The above syntax describes what we call TODO (as long as they are well-typed, more on this below). Note what is not a canonical form: there is no syntactic way to apply a lambda-abstraction $\lambda x . M$ to an argument. Based on your past experience with programming languages, it may seem strange to define LF so that only canonical forms exist: we are not allowed to write down any programs that have any computation left to do. However, this restriction makes sense if you think about our methodology for representing object languages in LF. In the previous section, we represented natural numbers with the following LF signature:

%sort nat
%term z nat
%term s %-> nat %-> nat

For this representation to be adequate, the only LF terms of type nat must be z, s z, s (s z), and so on. Non-canonical LF terms interfere with this encoding. For example, the LF term $(\lambda x. \mathtt{s}\,x)\,\mathtt{z}$ would have type nat were it allowed, and that is not the representation of any informal natural number. This would contradict the third part of the adequacy argument in the previous section. Restricting LF to canonical forms avoids these counterexamples.

We won’t present all the typing rules for canonical forms here, but you can see Harper and Licata’s paper Mechanizing Metatheory in a Logical Framework for all the details. The only detail we need to note here is that terms $R$ are only canonical at base type $a$ , not at function type. For example, the constant s is not a canonical form of type %-> nat %-> nat.

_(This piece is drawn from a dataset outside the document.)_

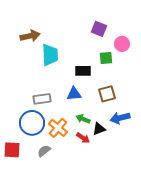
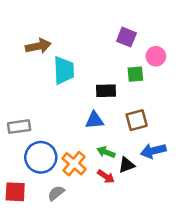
gray rectangle: (42, 99) -> (19, 127), moved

The term $\lambda x. \mathtt{s}\,x$ , however, is a canonical form.

If you have encountered beta-reduction and eta-expansion before in your study of programming languages, it may help your intuition to know that the canonical forms of LF coincide with the beta-normal, eta-long terms of the lambda calculus. What we were saying above is that the syntax of canonical forms forces them to be beta-normal, and that the typing rules for canonical forms ensure that they are eta-long. In logic, canonical forms correspond to normal and neutral natural deduction proofs and cut-free sequent calculus proofs.

Hereditary Substitution

Substitution $[M'/x]M$ of one canonical form into another does not necessarily produce a canonical result. For example:

\langle\lambda y.y/x\rangle(x \; z) = (\lambda y.y) \; z

Even though both $y.y$ and $x \; z$ are canonical forms, the result of the substitution is beta-reducible.

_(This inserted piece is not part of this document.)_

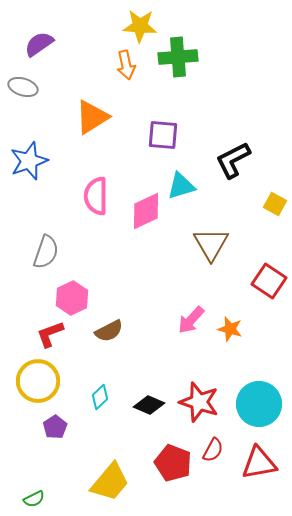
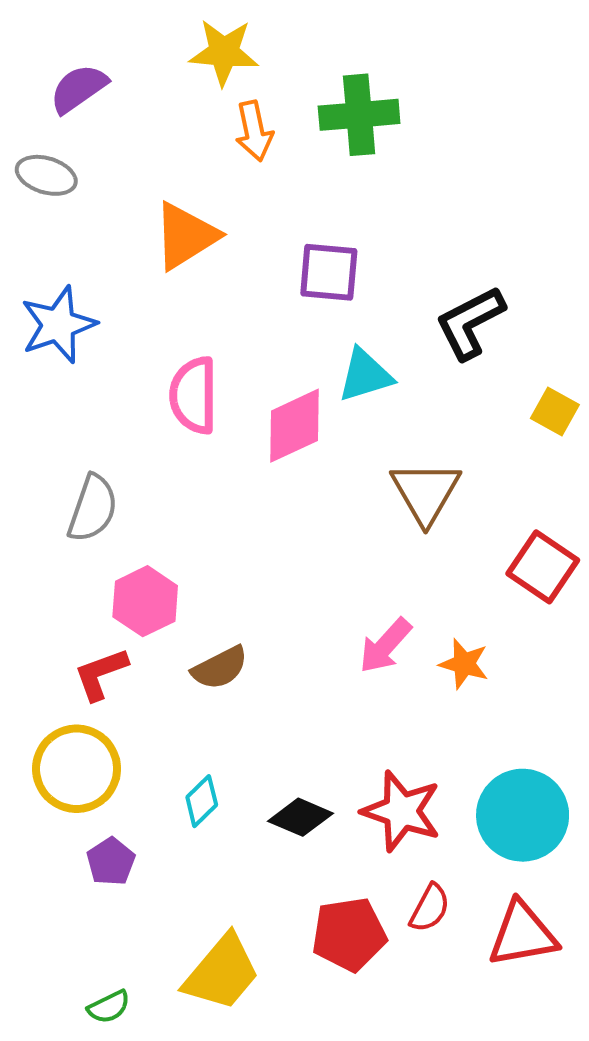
yellow star: (140, 26) -> (224, 52), moved
red pentagon: (173, 463) -> (349, 934), turned -30
green semicircle: (34, 499) -> (109, 1007), moved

However, it is possible to define a notion of hereditary substitution, which directly computes the canonical result of an ordinary substitution. When ordinary substitution would return a non-canonical form, hereditary substitution continues to reduce by substituting the argument into the body of the function. In the above example, the hereditary substitution

\langle\lambda y.y/x\rangle(x \; z) = \langle z/y \rangle y = z

Whenever we use the notation $\langle M'/x \rangle M$ for LF in this guide, we mean hereditary substitution.

Induction on canonical forms

The above syntax constitutes an inductive definition of the canonical forms of LF. Consequently, we can reason by induction on canonical forms using structural induction over this syntax. When a type adequately represents some informal object-language syntax, induction on the canonical forms of the type corresponds to the structural induction principle for the informal syntax. For example, the induction principle for the type nat defined in the previous section corresponds to the standard induction principle for the natural numbers. As we discussed in the previous section, induction on canonical forms is used to prove adequacy. Additionally, as we discuss below, induction on canonical forms is used to prove metatheorems about deductive systems.

Why a lambda calculus?

At this point, you may be wondering what we gain by using a lambda-calculus to represent other deductive systems—to represent the natural numbers, all we needed was constants and application; we never even used a term of the form $\lambda x.M$ . At a high level, the answer is that using a meta-language with variable binding permits clean representations of object languages with variable binding. However, we defer a real answer to this question until we talk about representing the syntax and judgements of a language with binding.